Горный Студень – удивительно красивое место. Все в нем свидетельствовало о необычайном трудолюбии его жителей, хотя, судя по всему, и не очень богатых. Скорее всего, бедных. Но столько чистоты, опрятности было на улочках, по которым сновала, грохотала, пылила уйма повозок, тарантасов, лошадиных копыт и солдатских сапог, что с трудом верилось, будто все здесь так или иначе связано с войной. Даже крапивы, и той у низеньких, сложенных из камня заборов, этой постоянной спутницы бедности и чахлости, пока шел к ставке государя, не увидел. То ли она вообще здесь не росла. То ли ее тщательно выкашивали, вырывали.

– За всю настоящую кампанию менее всего русское общество знает о своем государе, и если знает что-нибудь, то разве из корреспонденций иностранных газет. Нам же и половины того не позволено, что позволено господам из Парижа и Лондона.

Синельников снисходительно хмыкнул:

– Газетчики… Они к каждому завтраку слетаются, как мухи на компот. Быстренько прознали, что у государя небольшой прием. Здесь ухо востро надо держать. Чуть не то сказал, да они еще и в недослых сказанное словили – все, считай, пропали, ибо в газетах такое напечатают, просто срам один!!

Чувствовалось, что офицер недолюбливал пишущую братию. В его словах сквозило некоторое пренебрежение к ней.

– Может, двое из них и понюхали пороху, а остальные так себе. Настоящие, они там, с вами-с, а здесь…

– Между тем государь составляет средоточие, душу того великого дела, за которое борются войска наши, и подробности о его жизни в высшей степени должны интересовать всех, – громко и внятно говорил шатен, чувствуя на себе повышенное внимание коллег.

– Этот? Этот из «Нового Времени». Препаршивая, я вам скажу, газетенка, но успехом пользуется необычайным, – хмыкнул офицер.

«Новое Время» в наш полк не доставляли, и что конкретно из себя эта газета представляла, я не знал.

Шатен, завидя нас, вдруг радостно всплеснул руками:

– Господа, прашу прасчения… Кого я вижу!! Штабс-капитан Синельников собственной персоной! А сюда прилетела утка, что вы уже не при ставке, а где-то маршируете… – и шатен показал в сторону гор. – Простите за назойливость, а священник для меня совершенно незнаком и, видимо, он здесь отнюдь не случайно, а?

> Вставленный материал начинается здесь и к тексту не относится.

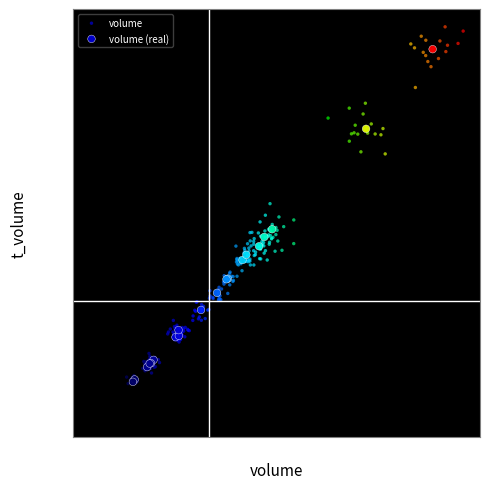

Which series reaches the maximum Y coordinate?

volume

– Ротмистр! Сколько раз вам повторять, что я уже ротмистр, – огрызнулся Синельников.

– Бог с вами, Синельников, ротмистр или штабс, благозвучие не меняется, а потому не будьте скупердяем, шепните причину визита рядового священника в ставку. Это связано как-то с предстоящим приемом у Его Величества или?..

– Или…, все или, господин Верхотуров! В прошлый раз вы все переврали, и я имел неприятности…

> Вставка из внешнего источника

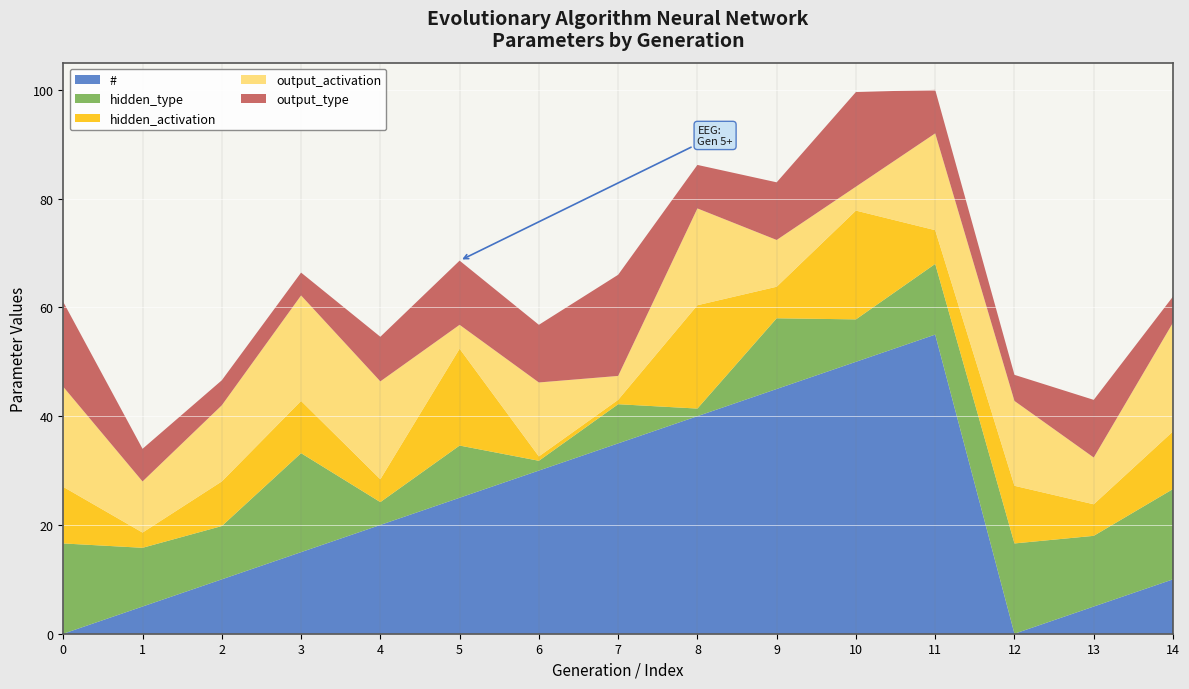

What is the total value across all series at 12?

47.6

– Синельников, я здесь ни при чем…

– На том и завершим.

Верхотуров ухмыльнулся:

– Какой же вы недальновидный, штабс… прашу прасчения, господин ротмистр.

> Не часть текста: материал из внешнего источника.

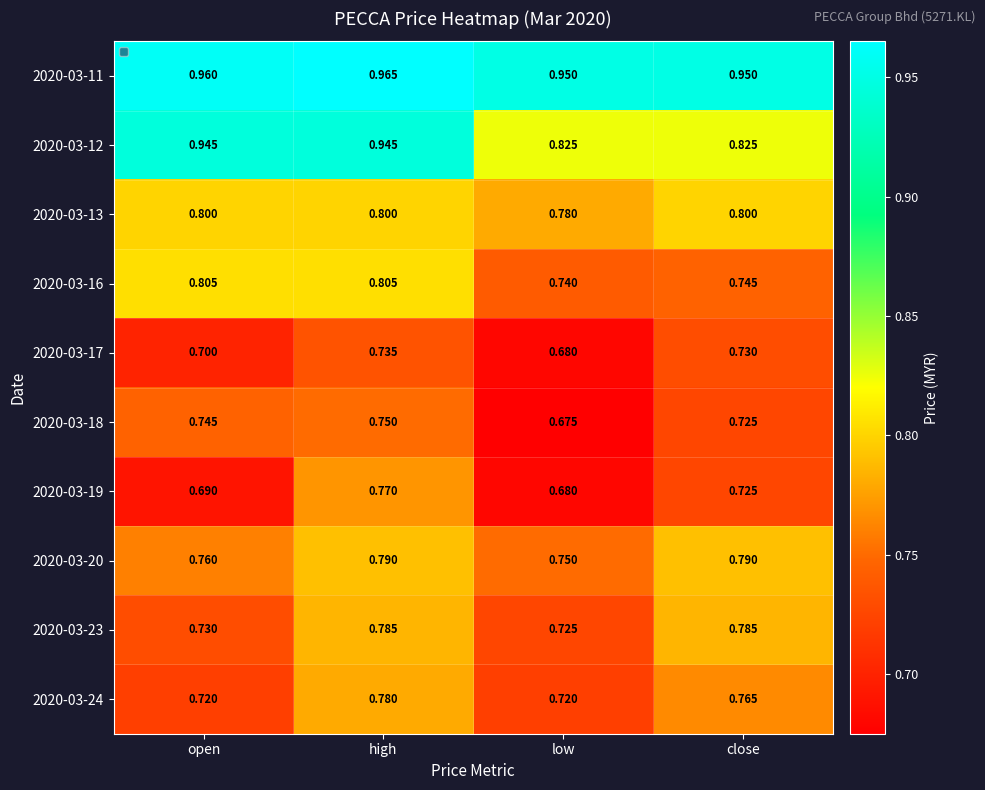

Is the value of 2020-03-19 at open greater than the value of 2020-03-12 at high?

No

Синельников ничего не ответил.

ХII

Даже в лагерной обстановке государь оставался верен тому порядку жизни и распределению времени, которое установил себе издавна. Он занимал небольшой домик в две комнаты. Из них одна – его кабинет, другая – спальня. Кроме того, имелись галерея, обтянутая полотном, и маленькая передняя.

Рядом с этим домиком находилось несколько домов просторнее: для охраны, офицеров связи, лечащего врача, для прислуги и ряда других столь необходимых лиц, с которыми государя связывала еще та, гражданская жизнь, и чье присутствие не было обременительным для него и сейчас. Среди офицеров ходили разные шутки. Однако, насколько я понимал, такое количество лиц, не связанных с войною, воспринималось людьми военными с долей не только снисходительности, но и некоего сочувствия.